Help Center/ Data Lake Insight/ FAQs/ Spark Jobs/ Spark Job Development/ How Do I Read Uploaded Files for a Spark Jar Job?
Updated on 2024-11-15 GMT+08:00

How Do I Read Uploaded Files for a Spark Jar Job?

You can use SparkFiles to read the file submitted using –-file form a local path: SparkFiles.get("Name of the uploaded file").

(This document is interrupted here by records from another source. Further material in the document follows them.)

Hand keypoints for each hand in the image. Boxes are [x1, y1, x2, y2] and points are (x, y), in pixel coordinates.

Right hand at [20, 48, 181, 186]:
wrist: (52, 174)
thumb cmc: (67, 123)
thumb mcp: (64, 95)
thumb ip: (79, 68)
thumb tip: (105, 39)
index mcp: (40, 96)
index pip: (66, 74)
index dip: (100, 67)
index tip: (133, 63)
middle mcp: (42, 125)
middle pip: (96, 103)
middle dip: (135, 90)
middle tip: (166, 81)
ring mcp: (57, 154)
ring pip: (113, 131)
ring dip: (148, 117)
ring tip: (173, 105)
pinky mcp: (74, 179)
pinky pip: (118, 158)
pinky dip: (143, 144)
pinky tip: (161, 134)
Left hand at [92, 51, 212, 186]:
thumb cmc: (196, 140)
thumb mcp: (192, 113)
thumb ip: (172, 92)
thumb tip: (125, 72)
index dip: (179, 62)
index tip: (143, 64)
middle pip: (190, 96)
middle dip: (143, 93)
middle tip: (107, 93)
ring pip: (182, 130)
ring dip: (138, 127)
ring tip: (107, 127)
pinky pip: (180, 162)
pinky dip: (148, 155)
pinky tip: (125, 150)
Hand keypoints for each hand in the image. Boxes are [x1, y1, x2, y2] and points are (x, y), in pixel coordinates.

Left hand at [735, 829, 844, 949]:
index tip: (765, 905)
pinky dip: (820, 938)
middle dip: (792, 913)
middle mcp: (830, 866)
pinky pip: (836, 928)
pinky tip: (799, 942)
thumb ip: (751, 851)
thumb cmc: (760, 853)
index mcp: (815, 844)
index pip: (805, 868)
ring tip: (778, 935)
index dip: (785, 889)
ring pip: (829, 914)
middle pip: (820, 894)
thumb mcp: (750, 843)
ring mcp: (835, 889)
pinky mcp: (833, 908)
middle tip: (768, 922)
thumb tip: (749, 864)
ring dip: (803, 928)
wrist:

  • The file path in the Driver is different from that obtained by the Executor. The path obtained by the Driver cannot be passed to the Executor.
  • You still need to call SparkFiles.get("filename") in Executor to obtain the file path.
  • The SparkFiles.get() method can be called only after Spark is initialized.
Figure 1 Adding other dependencies

The java code is as follows:

package main.java
 
import org.apache.spark.SparkFiles
import org.apache.spark.sql.SparkSession
 
import scala.io.Source
 
object DliTest {
  def main(args:Array[String]): Unit = {
    val spark = SparkSession.builder
      .appName("SparkTest")
      .getOrCreate()
 
    // Driver: obtains the uploaded file.
    println(SparkFiles.get("test"))
 
    spark.sparkContext.parallelize(Array(1,2,3,4))
         // Executor: obtains the uploaded file.
      .map(_ => println(SparkFiles.get("test")))
      .map(_ => println(Source.fromFile(SparkFiles.get("test")).mkString)).collect()
  }
}